In late summer, 2014, I excavated a foot-deep card-table-sized pond fed by an artificial waterfall and a foot-wide creek. I designed it to provide a safe space for my yard’s native frogs to mate and breed.
I had frequently found tiny inch-long frogs hunkered under our garden’s plants, and I wanted to encourage the frogs to stay, and multiply, and eat slugs. I called the new pond and creek The Frog Mitigation Area.
These little critters are called tree frogs, peepers, chorus frogs, and Pseudacris regilla. I’ll call them chorus frogs.
A few tadpoles came with a pond plant purchase, and I put those in the pond but never saw them again. Fall, Winter, and Spring came and went, and I closely watched the pond. A couple of non-native bullfrogs showed up for a few days, but a raccoon probably feasted on them.
Then in June 2015, the scales fell from my eyes. I saw a little frog! And when I got down on my knees with my nose practically touching the pond, I saw about 100 pea-sized tadpoles, lazily floating in the sunny water, Several had legs. The frogs, and their tadpoles and eggs were so small and stealthy that I hadn’t seen them until June, although they likely had been breeding and leaving eggs there since early March.
Chorus frogs and their close relations can be found almost from the Arctic Circle to the Equator, and have adapted to the local conditions in all of these disparate climates. They generally spend most of their lives on land, within a quarter mile of where they were born. They only return to water in early Spring to breed in the pond of their birth.
Now the Frog Mitigation Area in my back yard is the birth pond for a cadre of Chorus Frogs. They’ve returned every late February or so for three years now, since I originally dug the ponds, and I’m expecting to hear from them again soon.
In the Pacific Northwest, chorus frogs seek out mates as early as January depending on local climates.
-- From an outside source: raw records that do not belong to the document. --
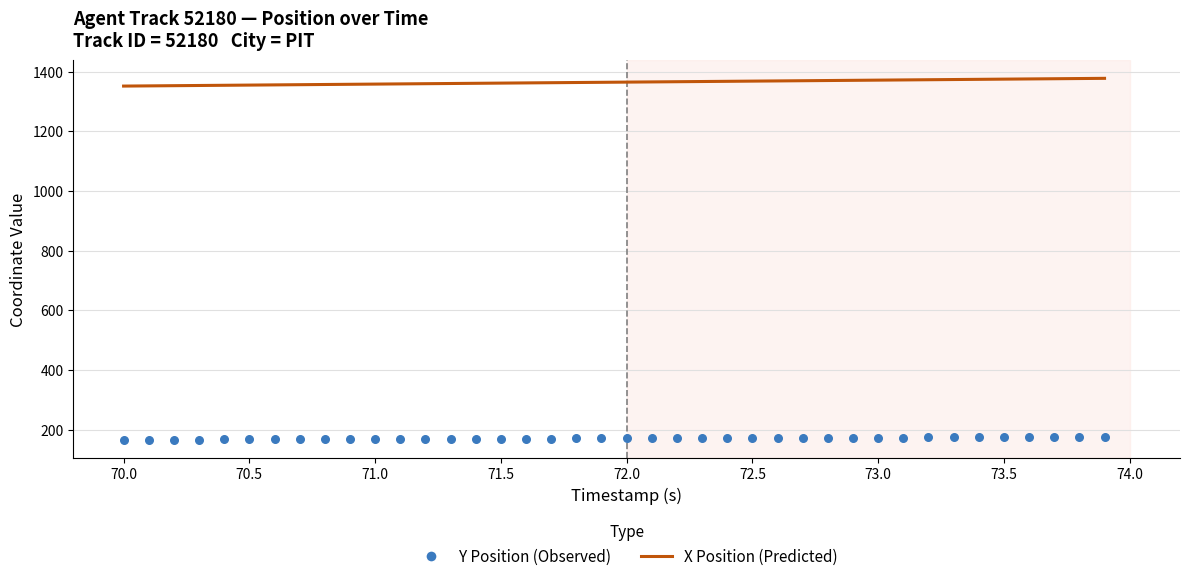

Is the value of X Position at 32 greater than the value of Y Position at 36?

Yes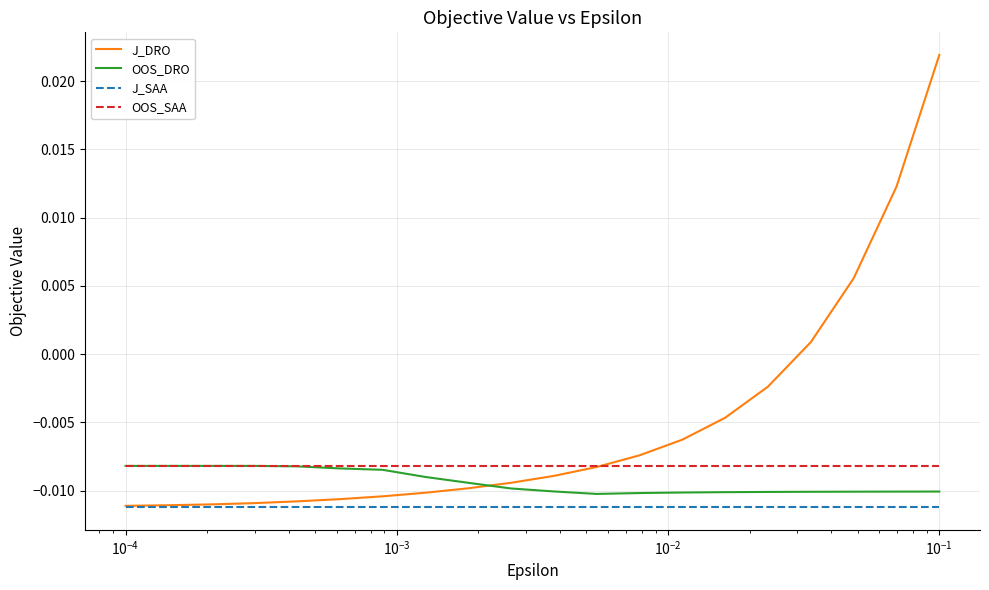

True or false: J_SAA and OOS_DRO cross at least once.

False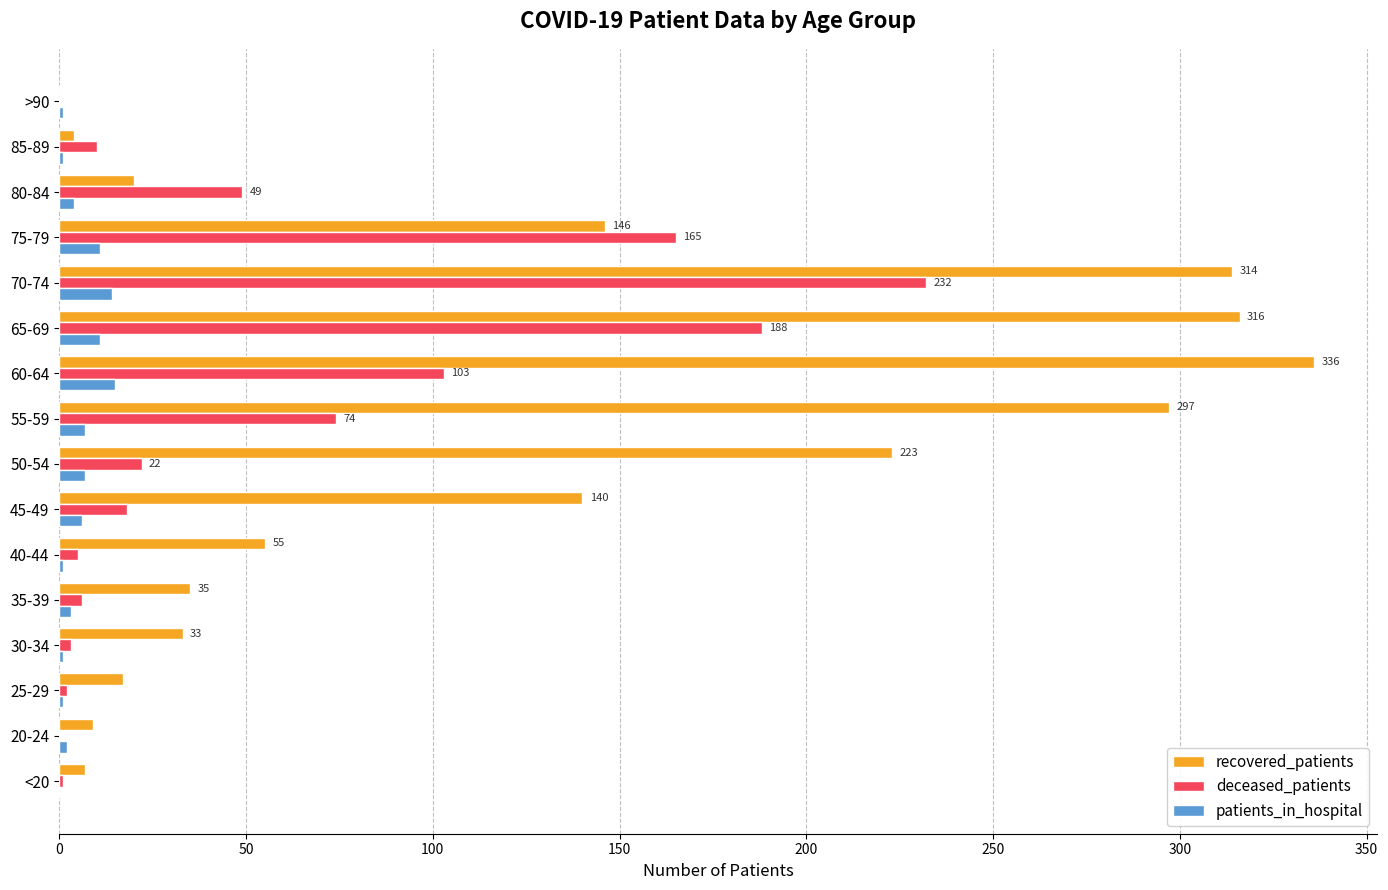

Which category has the highest value across all series?

60-64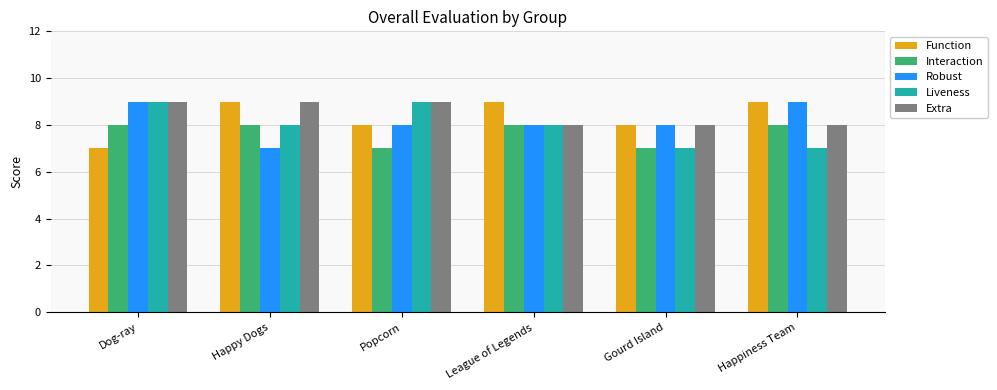

What are all the series names shown in the legend?

Function, Interaction, Robust, Liveness, Extra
Their predators such as bullfrogs and snakes are inactive in the cold, so the chorus frogs, their eggs and tadpoles have a brief respite from danger. The eggs hatch soon into tadpoles, which develop quickly, to avoid situations when their pond might dry out.
Everyone in my neighborhood knew when the frogs returned to the Mitigation Area on about March 7, 2016. Male chorus frogs croak loudly enough to be heard for half a mile, attracting females from considerable distances.
Tree frogs croak in different tones; a two-toned (diphasic) pitch to attract mates (or a “ribbet”), and a trill to warn off competitors from an already-occupied corner of the pond, and thus avoid fighting. Their croaking volume makes it difficult to estimate how many frogs are actually present; ten frogs sound like 100.
By April 9th, 2016, I guesstimated 1500 tadpoles have hatched.
By July, almost all had morphed into frogs and disappeared into the surrounding foliage.
On March 7, 2017, a couple of dozen of adult frogs returned, ribbeted up a storm, mated and left a few weeks later. A single female can produce several hundred eggs, and by May 4, about 2200 tadpoles hatched and appeared.
Two months later, they seemed to morph into frogs in two waves; one group at the beginning of July, and another group in August. The newly morphed frogs then disappeared into the strawberries, under the lavender bushes, around the compost pile, and other froggy destinations.
I’m now waiting for that generation of matured frogs from the hatch of ‘17 to arrive any day now and spin life’s cycle once again.